What the task requires: Copy nothing but the text: repeat each entry exactly and drop the images.

[Dataset entries]

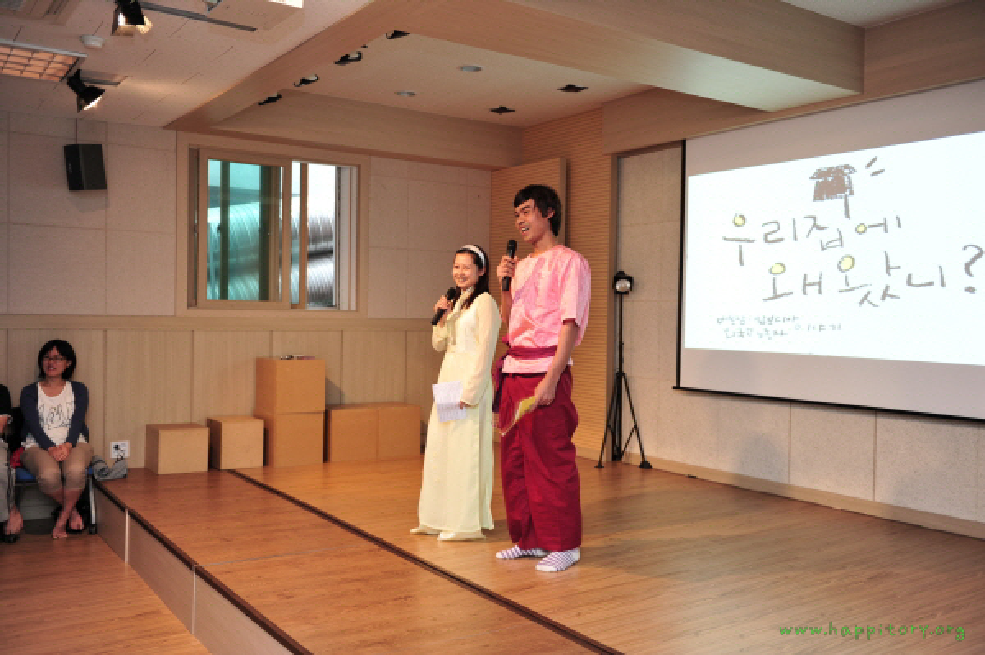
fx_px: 875
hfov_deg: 58.8
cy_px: 328
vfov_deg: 41.0
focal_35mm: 32
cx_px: 492
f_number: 2.8
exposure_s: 1/80
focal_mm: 32
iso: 400
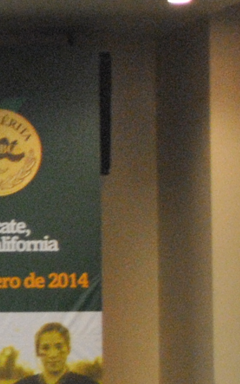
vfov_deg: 5.8
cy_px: 304
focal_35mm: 365
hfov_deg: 3.4
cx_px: -781
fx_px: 3822
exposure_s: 1/15
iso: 800
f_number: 5.3
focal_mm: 40
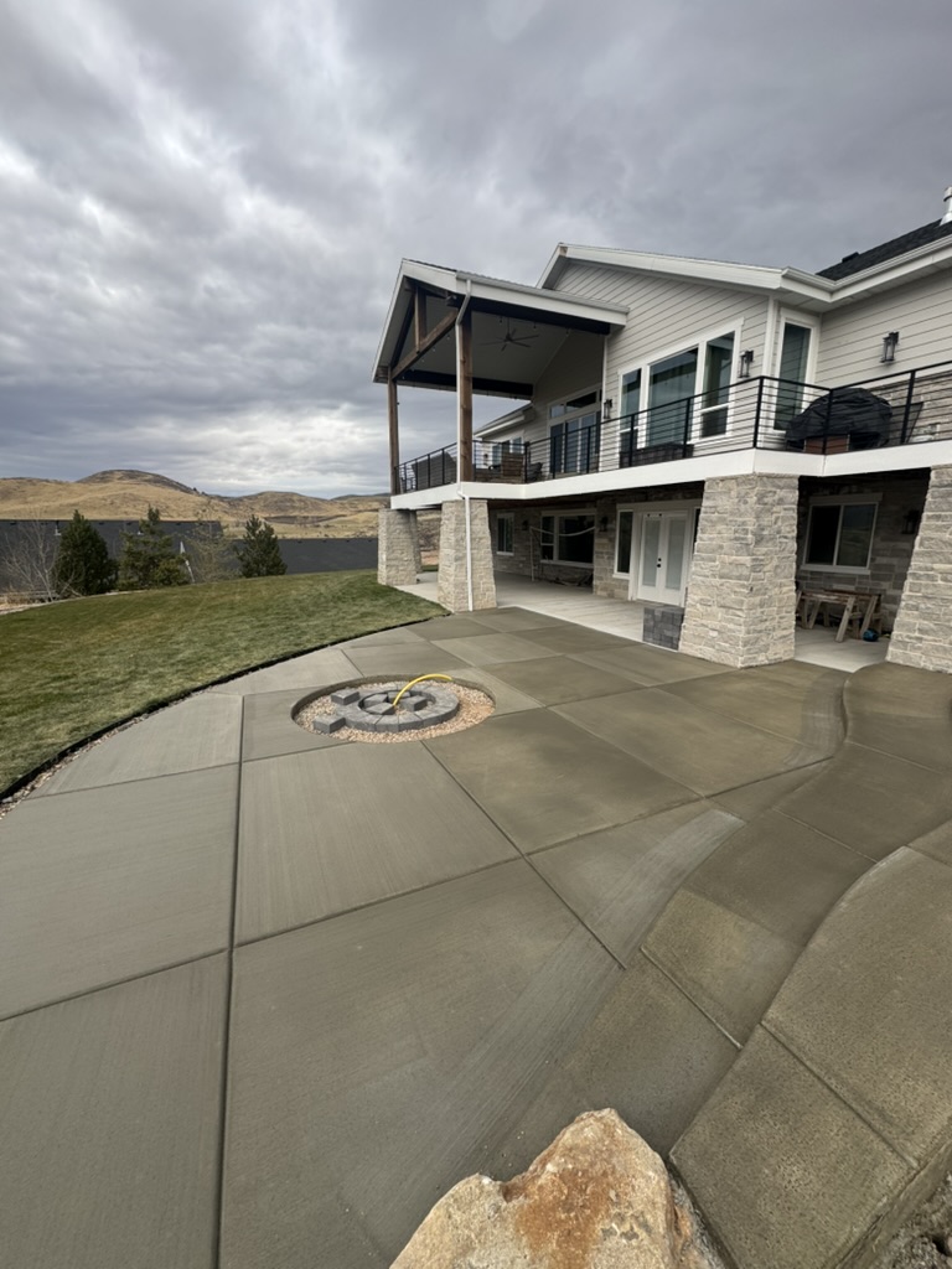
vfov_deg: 102.1
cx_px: 476
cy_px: 634
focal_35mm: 14
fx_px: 513
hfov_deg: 85.7
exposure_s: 1/147
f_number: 2.2
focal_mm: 2.22
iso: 40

Answer to this exercise:
fx_px: 875
hfov_deg: 58.8
cy_px: 328
vfov_deg: 41.0
focal_35mm: 32
cx_px: 492
f_number: 2.8
exposure_s: 1/80
focal_mm: 32
iso: 400
vfov_deg: 5.8
cy_px: 304
focal_35mm: 365
hfov_deg: 3.4
cx_px: -781
fx_px: 3822
exposure_s: 1/15
iso: 800
f_number: 5.3
focal_mm: 40
vfov_deg: 102.1
cx_px: 476
cy_px: 634
focal_35mm: 14
fx_px: 513
hfov_deg: 85.7
exposure_s: 1/147
f_number: 2.2
focal_mm: 2.22
iso: 40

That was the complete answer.